Ending Note
Endingu nōto (エンディングノート, Ending Note). Regia, soggetto, fotografia, musica, montaggio: Sunada Mami; suono: Tsurumaki Yutaka; produzione: Koreeda Hirokazu, Nishikawa Asako per Bandai Visual; durata: 90′; uscita nelle sale giapponesi: 1 ottobre 2011.
Link: Sito ufficiale – Nicholas Vroman (a page of madness)
PIA: Commenti: 4/5 All’uscita della sale: 81/100
Punteggio ★★★1/2
Ending Note (Death Of A Japanese Salesman) è l’opera d’esordio della giovane regista Sunada Mami. Il film, presentato all’ultimo Festival di San Sebastian nella sezione “Zabaltegi-New Directors”, è prodotto da Koreeda Hirokazu, con il quale Sunada Mami aveva precedentemente collaborato come assistente in Aruitemo aruitemoe Kūki ningyō.
Si tratta di un documentario che riprende gli ultimi mesi di vita del padre, Sunada Tomoaki, classico businessman giapponese, completamente dedito al lavoro ed alla società per la quale ha svolto la sua attività per oltre 40 anni. All’età di 67 anni, poco dopo essere andato in pensione, gli viene diagnosticata una malattia incurabile con un’aspettativa di vita di pochi mesi.
L’approccio dell’uomo è pragmatico, come probabilmente in ogni cosa della vita fino a quel momento, al punto da pensare come organizzare il proprio funerale. Lo sguardo della figlia è amorevole, ma non biecamente sentimentale, come un argomento del genere forse indurrebbe a scegliere. Certo, i temi sono quelli impegnativi della preparazione alla morte, del dolore della perdita delle persone care, ma la regista riesce con tocco leggero, ma efficace, a far emergere anche il lato umoristico del padre, se pur in una situazione così grave (come quando Tomoaki decide di diventare cattolico e partecipa ad un incontro abbastanza surreale con un prete per avere spiegazioni al riguardo). Avvalendosi anche dei diari del padre, dei quali legge in voice overalcune parti, riesce, mi sembra, a farne in sostanza un inno alla vita, all’importanza dei rapporti e alle cose fondamentali dell’esistenza che spesso passano inspiegabilmente in secondo piano, come dire ti amo alla propria moglie o andare a fare un viaggio con la propria famiglia.
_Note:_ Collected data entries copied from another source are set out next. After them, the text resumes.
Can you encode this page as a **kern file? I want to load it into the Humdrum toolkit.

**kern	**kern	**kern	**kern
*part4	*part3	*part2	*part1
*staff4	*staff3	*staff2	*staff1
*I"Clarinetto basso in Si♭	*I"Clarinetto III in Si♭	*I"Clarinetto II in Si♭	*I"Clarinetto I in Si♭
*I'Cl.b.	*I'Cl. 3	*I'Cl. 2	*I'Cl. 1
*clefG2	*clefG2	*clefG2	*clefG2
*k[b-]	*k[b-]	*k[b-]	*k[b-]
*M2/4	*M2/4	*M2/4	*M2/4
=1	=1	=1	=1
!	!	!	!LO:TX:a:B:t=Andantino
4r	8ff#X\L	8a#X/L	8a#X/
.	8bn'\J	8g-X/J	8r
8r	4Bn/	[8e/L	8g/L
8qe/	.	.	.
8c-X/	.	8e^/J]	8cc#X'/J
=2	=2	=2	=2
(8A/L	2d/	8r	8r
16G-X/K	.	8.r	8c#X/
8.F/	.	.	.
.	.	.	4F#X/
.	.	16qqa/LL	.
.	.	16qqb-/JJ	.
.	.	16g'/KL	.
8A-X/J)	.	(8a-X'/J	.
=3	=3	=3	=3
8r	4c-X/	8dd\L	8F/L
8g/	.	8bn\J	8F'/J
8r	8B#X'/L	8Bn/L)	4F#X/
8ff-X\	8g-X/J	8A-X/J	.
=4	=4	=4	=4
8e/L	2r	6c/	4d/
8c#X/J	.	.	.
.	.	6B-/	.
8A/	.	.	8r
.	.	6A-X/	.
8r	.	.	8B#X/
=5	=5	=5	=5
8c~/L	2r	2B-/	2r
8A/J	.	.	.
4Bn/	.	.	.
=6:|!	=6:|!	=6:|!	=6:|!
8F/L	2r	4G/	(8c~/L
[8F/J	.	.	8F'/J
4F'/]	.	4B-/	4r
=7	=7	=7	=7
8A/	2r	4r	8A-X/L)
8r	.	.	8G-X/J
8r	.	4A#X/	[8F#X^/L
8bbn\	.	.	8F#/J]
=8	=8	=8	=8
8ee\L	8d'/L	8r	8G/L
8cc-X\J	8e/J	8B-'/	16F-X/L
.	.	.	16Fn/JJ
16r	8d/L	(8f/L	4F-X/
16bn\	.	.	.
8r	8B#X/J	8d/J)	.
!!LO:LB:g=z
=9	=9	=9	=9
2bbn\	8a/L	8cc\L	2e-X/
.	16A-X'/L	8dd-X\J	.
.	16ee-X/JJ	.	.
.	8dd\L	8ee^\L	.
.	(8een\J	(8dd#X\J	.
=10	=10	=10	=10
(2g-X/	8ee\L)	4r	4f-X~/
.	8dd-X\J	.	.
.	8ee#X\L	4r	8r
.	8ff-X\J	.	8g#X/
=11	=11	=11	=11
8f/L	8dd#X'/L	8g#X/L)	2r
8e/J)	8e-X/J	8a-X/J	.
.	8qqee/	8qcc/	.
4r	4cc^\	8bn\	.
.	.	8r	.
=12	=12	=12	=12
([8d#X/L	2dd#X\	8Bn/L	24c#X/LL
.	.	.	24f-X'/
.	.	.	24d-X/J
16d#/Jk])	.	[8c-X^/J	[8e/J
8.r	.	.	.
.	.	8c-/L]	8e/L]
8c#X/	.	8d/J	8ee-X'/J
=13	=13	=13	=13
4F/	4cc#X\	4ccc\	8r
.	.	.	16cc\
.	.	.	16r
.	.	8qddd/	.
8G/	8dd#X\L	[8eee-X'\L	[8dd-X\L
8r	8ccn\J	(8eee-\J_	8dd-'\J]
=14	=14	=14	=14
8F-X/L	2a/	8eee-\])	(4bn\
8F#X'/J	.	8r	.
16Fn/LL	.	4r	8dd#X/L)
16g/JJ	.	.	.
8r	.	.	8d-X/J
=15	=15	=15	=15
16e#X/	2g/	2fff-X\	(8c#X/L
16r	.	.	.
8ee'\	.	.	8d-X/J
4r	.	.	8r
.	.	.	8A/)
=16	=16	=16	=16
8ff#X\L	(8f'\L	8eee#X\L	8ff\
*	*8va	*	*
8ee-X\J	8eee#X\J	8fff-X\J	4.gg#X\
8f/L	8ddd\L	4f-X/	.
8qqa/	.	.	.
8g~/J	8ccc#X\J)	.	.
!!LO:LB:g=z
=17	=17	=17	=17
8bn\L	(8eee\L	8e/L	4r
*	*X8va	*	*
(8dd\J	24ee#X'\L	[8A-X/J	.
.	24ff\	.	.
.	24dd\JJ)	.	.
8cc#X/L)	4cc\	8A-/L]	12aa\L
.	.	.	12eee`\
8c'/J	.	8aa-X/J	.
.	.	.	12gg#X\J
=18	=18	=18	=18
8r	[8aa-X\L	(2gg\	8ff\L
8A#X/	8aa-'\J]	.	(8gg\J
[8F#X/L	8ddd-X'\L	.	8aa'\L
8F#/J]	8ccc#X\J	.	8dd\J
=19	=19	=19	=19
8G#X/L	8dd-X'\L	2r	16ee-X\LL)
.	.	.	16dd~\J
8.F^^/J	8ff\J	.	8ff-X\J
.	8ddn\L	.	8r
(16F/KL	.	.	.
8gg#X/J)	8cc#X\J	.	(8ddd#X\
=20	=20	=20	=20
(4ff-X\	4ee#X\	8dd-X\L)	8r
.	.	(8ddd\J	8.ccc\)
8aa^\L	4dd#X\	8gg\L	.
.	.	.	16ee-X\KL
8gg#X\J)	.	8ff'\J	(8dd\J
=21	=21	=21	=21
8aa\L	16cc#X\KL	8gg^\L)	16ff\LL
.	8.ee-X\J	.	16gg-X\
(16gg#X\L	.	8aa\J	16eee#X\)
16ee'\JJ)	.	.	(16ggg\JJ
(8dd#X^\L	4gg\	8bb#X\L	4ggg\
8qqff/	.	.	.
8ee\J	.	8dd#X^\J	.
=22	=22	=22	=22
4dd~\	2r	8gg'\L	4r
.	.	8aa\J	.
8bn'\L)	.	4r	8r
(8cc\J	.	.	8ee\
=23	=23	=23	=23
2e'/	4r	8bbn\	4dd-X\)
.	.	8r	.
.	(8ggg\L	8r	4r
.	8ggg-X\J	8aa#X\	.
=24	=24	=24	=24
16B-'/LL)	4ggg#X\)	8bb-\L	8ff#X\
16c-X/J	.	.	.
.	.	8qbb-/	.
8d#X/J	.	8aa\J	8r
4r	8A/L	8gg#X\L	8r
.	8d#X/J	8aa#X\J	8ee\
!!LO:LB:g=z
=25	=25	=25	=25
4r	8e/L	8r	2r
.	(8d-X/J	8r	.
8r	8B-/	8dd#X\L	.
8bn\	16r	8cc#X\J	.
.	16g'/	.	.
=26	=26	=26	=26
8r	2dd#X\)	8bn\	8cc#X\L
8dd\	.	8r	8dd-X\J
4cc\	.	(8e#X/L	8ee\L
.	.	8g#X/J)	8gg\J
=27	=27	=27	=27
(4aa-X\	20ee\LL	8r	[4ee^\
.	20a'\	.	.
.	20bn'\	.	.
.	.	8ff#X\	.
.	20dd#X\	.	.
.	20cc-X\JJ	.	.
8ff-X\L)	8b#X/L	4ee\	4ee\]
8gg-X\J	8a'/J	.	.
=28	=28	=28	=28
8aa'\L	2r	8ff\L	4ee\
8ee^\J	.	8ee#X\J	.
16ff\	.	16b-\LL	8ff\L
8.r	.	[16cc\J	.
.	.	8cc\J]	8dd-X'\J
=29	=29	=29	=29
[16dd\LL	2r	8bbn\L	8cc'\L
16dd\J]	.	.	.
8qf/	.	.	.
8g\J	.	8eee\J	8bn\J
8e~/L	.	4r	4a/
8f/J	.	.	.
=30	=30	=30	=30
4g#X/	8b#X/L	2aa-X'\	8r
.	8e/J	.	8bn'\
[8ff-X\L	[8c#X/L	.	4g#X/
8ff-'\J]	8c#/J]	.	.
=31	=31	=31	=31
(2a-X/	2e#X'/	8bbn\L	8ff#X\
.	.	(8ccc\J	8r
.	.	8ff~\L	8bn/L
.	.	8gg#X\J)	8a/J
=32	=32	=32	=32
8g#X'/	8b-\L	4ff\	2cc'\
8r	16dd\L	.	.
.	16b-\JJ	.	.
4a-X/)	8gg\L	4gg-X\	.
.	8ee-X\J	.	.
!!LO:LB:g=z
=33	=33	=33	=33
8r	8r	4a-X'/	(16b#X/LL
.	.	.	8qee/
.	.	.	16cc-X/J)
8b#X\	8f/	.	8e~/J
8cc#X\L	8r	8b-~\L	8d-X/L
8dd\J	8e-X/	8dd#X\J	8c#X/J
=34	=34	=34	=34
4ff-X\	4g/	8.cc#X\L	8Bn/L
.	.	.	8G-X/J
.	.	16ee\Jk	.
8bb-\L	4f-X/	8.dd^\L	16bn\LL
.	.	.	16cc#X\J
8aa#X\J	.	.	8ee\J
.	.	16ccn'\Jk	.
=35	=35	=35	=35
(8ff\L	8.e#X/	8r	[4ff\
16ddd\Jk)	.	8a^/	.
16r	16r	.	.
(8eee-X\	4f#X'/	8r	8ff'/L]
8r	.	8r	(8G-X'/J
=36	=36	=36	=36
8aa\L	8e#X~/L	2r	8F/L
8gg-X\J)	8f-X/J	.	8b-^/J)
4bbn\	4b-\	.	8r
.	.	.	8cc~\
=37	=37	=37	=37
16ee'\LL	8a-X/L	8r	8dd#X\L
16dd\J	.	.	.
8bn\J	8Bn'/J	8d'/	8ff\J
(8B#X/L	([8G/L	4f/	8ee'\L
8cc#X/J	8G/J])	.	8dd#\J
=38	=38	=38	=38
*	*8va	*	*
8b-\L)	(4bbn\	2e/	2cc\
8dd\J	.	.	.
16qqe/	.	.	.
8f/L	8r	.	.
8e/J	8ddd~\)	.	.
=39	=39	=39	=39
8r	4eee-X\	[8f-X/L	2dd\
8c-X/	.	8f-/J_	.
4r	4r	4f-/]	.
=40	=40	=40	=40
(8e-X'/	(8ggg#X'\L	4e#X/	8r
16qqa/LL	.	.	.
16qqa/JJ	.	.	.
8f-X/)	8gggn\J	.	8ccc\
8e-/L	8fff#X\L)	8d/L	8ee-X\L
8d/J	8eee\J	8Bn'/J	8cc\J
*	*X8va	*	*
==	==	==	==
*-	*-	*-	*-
“Il lavoro era la mia vita” svela Sunada Tomoaki alla macchina da presa: la stessa affermazione, nel contesto in cui è espressa, non fa che confermare quel senso di nostalgia dell’uomo per ogni momento altro dal lavoro, soprattutto con i suoi cari, di cui forse solo in quel momento è pienamente consapevole, e che sarà di lì a poco perso per sempre. L’uomo si presta di buon grado alle riprese della figlia, lei confessa che “la macchina da presa è stata il modo per affrontare” la tragedia, ma in ogni caso le immagini non sono pervase, a mio avviso, solamente dal senso tragico, traspaiono piuttosto l’emozione e l’affetto nei confronti del genitore. Ai momenti tipicamente documentaristici si alternano foto di famiglia e filmini provenienti sempre dall’archivio familiare; su tutto la voce della regista che legge stralci dei diari del padre contenenti riflessioni e anche accenni diretti a lei, in una fusione toccante di immagini e parole.
Dopo i discorsi, i sorrisi, le lacrime (del protagonista, dei familiari), dopo il momento doloroso del distacco, il film si conclude con un’intensa “soggettiva” dal carro funebre, in completo silenzio. L’ho trovata un’opera di profonda sensibilità, e che fa riflettere.[Claudia Bertolè]
Grazie Caludia è un film che mi interessa, vedrò di recuperarlo in qualche modo
dimenticavo la firma: MatteoB
Ciao Matteo, quando lo vedrai mi interessa sapere quali sono le tue impressioni: la mia sensazione è stata, per sintetizzare, quella di un approccio "leggero", ma efficace, soprattutto nella difficile impresa di parlare di vita descrivendo una morte.